[PASSAGE PROVIDED — start]

This continues for a long way out of Quito proper through some of the old towns that used to be free standing, but are now threatened with the creep of Quito's urban disfigurement. In fact, it goes pretty much until you get near Mitad del Mundo, where the surrounding landscape is now distinguished by the mountains sliced in half to get at their granite and gravel and cement. The granite is used to beautify the walls and streets of central Quito; the gravel and cement are the main elements of the unsightliness of the rest of it.

It's a bit of a relief when you reach the northern bus terminal and transfer to an intercity bus for the west. In some sense, these mostly new buses are a refuge from the packed urban bus you've just left…but not wholly. The intercity buses of Quito are on schedule, clean, comfortable, but unfortunately, Ecuadorian noise machines. It's not that the bus is creaky or the passengers vociferous, it's just that, for some reason, the bus company assumes you need entertainment in the form of very loud music played through a 70s disco volume speaker system that takes up about a third of the space of the overhead luggage rack.

If you have your noise canceling headphones you used on your airplane trip down here, I recommend you bring them. They won't be as soothing as they were on the plane, but at least the pain level will be diminished slightly. For some reason, Ecuadorians seem to be able to sleep through this. I had no such luck, especially as I had neglected to bring my over the ear headphones and had to make do with my “running” headphones for my iPod. I jammed them as far into my ears as I could, and cranked up some rather raucous country music, which was able to mostly defeat the painful thump and crackle of the overhead speakers.

[PASSAGE PROVIDED — finish]

WORK INSTRUCTIONS:
[1] Repeat word for word the part of the passage on Quito's buses that begins at the words "This continues for" and stops after "rest of it.".
[2] According to the passage on Quito's buses, what is the granite taken from the sliced mountains used for?

[INPUT DATA — start]

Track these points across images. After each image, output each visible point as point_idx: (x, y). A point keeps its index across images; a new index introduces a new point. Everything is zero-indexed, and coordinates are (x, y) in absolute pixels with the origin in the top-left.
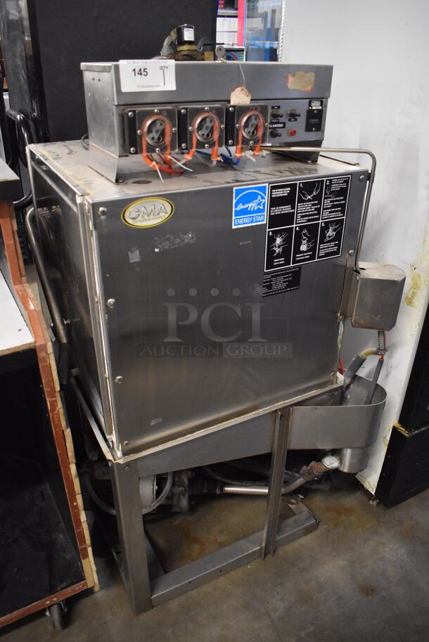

[INPUT DATA — finish]

ANSWERS FOR EACH ITEM:
[1]
This continues for a long way out of Quito proper through some of the old towns that used to be free standing, but are now threatened with the creep of Quito's urban disfigurement. In fact, it goes pretty much until you get near Mitad del Mundo, where the surrounding landscape is now distinguished by the mountains sliced in half to get at their granite and gravel and cement. The granite is used to beautify the walls and streets of central Quito; the gravel and cement are the main elements of the unsightliness of the rest of it.

[2] It is used to beautify the walls and streets of central Quito.